Desperate times calls for desperate measures as more than 1400 staff get the boot after Stora Enso closes pulp and paper mills in response to cost increases.

The company will permanently close down its Summa Paper Mill along with a magazine paper machine at Anjala Mill, and pulp mills at Kemijarvi and Norrsundet. These closures will reduce annual capacity by 505 000 tonnes of newsprint and magazine paper, and 550 000 tonnes of pulp.

Further to these plans, the laminating paper business and magazine paper operations at the Kotka mills in Finland, which employs 650 people, will be divested. 300 of the 850 administrative staff in the UK, Finland, Sweden and Germany will also be terminated.

CEO Jouko Karvinen stood behind the move, stating it was vital to the longevity of Stora Enso. "These closures, production rationalisations and staff reductions, however painful, are crucial for Stora Enso to be competitive long-term," he said.

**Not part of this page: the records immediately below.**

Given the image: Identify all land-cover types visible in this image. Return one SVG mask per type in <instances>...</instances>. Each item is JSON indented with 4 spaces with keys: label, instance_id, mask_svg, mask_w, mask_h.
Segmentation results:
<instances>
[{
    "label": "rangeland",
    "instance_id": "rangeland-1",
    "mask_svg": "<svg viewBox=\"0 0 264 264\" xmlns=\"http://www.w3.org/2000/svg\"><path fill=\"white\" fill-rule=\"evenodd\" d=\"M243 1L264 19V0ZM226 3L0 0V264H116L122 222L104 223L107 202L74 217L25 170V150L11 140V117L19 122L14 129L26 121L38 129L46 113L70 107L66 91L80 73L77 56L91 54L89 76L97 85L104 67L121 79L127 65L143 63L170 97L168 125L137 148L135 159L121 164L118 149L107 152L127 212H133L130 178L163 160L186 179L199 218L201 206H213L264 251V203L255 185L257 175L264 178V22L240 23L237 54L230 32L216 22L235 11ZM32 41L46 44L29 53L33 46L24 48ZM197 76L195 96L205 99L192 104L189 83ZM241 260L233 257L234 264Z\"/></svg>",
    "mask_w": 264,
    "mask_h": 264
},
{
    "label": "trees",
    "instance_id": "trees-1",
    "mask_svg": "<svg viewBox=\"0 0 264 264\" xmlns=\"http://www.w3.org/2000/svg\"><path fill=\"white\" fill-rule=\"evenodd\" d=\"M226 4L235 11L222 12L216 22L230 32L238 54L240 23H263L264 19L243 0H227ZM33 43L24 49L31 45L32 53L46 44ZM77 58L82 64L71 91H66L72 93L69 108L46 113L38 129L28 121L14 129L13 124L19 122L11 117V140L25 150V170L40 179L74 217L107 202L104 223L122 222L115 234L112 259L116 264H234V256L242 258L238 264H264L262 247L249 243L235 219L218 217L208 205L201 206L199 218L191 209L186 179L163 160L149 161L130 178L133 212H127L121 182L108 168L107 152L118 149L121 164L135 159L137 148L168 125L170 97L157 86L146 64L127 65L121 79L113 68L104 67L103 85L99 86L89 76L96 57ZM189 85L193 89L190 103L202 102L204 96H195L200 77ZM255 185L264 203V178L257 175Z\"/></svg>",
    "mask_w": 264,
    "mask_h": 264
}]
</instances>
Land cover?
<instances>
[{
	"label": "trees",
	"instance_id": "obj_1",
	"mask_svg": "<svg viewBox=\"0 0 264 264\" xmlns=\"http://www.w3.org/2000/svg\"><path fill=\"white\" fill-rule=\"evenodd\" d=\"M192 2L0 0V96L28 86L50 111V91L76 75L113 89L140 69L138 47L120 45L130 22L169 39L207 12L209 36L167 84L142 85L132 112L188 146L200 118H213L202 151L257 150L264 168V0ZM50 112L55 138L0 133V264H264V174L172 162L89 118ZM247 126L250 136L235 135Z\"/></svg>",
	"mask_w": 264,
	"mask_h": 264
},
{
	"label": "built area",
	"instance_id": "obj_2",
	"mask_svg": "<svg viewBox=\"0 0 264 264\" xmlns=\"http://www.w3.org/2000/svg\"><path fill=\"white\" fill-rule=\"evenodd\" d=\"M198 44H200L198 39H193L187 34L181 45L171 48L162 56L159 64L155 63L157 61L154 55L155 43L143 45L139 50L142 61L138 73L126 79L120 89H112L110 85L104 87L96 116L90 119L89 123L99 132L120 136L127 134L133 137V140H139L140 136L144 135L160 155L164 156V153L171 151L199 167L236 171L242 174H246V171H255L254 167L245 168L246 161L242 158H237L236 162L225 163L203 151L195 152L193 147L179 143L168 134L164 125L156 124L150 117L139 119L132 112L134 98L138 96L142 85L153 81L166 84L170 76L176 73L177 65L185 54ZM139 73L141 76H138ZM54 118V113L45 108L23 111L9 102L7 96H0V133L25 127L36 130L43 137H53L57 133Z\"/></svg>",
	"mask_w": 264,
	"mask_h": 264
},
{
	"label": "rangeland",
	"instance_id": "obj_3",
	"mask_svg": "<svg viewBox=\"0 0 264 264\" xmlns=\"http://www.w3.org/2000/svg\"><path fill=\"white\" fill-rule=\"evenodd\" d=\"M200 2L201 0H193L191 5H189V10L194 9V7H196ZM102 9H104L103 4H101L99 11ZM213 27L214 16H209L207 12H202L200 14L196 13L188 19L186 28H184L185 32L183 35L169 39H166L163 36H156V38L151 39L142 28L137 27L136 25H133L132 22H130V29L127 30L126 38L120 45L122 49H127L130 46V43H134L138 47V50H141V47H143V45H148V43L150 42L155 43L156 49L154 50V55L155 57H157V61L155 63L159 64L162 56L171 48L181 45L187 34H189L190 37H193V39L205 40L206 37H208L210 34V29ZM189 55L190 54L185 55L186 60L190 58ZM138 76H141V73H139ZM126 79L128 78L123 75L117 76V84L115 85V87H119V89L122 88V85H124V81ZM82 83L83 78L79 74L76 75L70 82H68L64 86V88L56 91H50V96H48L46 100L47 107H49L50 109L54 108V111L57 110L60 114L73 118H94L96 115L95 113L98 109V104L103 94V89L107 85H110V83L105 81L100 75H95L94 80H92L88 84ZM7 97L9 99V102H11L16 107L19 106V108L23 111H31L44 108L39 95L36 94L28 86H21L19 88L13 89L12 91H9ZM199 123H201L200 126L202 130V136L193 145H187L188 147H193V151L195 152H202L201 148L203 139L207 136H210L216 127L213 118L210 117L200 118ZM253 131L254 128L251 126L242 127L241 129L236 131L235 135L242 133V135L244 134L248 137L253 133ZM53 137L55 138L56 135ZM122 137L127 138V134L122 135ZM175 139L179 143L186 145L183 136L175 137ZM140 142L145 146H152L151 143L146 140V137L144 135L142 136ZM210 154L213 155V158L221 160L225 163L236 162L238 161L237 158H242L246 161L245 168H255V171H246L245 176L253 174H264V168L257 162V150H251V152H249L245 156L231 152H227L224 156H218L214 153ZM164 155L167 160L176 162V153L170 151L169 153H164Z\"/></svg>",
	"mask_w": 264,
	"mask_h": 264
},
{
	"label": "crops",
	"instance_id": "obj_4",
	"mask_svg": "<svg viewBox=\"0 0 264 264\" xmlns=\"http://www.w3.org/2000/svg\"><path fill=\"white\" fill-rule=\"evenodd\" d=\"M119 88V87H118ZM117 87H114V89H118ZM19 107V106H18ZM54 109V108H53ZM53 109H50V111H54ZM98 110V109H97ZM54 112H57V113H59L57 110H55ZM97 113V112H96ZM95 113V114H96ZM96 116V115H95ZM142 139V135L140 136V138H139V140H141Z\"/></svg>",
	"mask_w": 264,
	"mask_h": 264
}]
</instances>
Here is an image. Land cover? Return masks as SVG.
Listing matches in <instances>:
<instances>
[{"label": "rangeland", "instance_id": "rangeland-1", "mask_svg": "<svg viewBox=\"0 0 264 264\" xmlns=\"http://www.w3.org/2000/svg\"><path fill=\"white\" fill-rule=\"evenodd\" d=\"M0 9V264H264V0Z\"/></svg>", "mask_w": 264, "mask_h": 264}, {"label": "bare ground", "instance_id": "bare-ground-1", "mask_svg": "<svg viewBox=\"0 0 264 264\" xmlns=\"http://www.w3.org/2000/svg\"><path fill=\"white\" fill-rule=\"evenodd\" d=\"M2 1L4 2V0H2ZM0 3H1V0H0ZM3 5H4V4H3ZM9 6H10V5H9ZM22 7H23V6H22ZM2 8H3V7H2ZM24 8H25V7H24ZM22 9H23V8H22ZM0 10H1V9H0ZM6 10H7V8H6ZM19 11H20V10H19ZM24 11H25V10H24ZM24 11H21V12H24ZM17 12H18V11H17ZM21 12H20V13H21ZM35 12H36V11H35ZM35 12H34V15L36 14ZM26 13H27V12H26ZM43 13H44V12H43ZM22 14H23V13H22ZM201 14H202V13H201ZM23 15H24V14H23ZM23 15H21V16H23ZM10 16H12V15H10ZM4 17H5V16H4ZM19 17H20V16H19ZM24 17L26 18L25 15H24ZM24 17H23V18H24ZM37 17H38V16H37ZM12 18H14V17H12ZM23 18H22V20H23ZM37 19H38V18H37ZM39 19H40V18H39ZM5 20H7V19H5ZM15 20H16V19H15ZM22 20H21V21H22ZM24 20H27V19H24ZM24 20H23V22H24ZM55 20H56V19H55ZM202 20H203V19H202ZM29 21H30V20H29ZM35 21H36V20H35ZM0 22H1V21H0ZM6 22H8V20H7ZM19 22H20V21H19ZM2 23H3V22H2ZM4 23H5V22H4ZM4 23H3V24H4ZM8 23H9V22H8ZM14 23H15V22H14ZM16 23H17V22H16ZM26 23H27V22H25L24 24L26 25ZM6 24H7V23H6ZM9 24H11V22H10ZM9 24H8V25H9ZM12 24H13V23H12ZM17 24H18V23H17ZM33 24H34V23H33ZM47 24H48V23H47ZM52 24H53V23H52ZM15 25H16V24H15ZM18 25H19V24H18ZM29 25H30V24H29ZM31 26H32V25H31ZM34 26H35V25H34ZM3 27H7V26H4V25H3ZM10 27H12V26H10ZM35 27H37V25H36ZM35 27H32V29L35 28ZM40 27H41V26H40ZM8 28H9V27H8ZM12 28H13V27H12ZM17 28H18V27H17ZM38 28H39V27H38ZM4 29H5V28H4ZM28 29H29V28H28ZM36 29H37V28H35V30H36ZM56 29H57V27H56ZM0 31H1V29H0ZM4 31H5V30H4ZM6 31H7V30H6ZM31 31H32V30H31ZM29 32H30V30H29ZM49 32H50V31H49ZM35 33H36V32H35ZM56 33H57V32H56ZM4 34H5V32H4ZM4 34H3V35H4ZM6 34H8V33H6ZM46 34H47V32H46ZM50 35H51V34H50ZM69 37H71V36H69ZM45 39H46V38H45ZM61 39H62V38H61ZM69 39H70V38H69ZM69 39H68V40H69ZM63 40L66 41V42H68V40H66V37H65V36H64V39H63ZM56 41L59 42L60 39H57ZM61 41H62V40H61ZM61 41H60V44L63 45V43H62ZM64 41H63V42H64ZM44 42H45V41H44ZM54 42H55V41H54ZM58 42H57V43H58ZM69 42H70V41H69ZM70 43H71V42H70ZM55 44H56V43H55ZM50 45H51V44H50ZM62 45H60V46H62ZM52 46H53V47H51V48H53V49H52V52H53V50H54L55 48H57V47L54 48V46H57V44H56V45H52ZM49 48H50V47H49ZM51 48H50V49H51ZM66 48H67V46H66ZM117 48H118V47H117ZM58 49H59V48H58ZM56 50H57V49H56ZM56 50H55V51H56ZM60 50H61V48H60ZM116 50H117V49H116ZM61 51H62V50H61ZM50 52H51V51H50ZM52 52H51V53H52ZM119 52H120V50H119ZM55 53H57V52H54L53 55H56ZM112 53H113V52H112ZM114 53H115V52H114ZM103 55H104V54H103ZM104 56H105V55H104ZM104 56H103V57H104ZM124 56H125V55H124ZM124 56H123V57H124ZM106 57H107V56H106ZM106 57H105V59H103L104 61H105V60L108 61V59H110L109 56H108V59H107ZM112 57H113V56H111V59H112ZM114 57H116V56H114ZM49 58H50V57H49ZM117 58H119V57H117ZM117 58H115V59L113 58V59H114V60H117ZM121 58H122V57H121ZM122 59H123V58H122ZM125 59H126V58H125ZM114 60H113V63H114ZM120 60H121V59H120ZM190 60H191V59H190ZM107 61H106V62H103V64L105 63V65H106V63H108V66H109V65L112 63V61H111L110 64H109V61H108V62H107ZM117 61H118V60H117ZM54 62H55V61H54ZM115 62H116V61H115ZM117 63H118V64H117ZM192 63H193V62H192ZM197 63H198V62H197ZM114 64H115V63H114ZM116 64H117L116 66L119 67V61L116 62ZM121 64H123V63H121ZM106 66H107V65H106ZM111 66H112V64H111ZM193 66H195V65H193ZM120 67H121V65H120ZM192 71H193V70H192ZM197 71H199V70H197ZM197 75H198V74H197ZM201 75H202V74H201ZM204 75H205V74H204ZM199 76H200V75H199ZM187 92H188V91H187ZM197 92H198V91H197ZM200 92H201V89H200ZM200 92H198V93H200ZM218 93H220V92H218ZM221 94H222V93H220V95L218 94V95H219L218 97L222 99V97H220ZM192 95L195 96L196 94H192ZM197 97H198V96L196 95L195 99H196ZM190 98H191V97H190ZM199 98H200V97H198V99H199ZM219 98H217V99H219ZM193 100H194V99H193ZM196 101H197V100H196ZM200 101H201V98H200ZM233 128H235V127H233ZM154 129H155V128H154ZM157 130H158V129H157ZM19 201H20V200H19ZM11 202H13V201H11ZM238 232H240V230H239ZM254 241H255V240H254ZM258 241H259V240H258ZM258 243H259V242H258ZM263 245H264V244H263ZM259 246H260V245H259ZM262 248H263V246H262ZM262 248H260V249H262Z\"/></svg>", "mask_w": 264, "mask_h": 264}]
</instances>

"To wait in hope of better times would lead to more severe actions in the future. To reduce our wood costs as rapidly as possible, in parallel with the permanent closure plans we will start production curtailments in pulp and certain paper grades already in the current fourth quarter."

Karvinen also warned that this might not be the last of the reductions if times get tough again. "If the issue of the impending higher duties cannot be resolved soon and the dramatically increasing wood cost trends reversed, we will have to take further steps to rationalise pulp, paper, board and sawnwood production in Finland."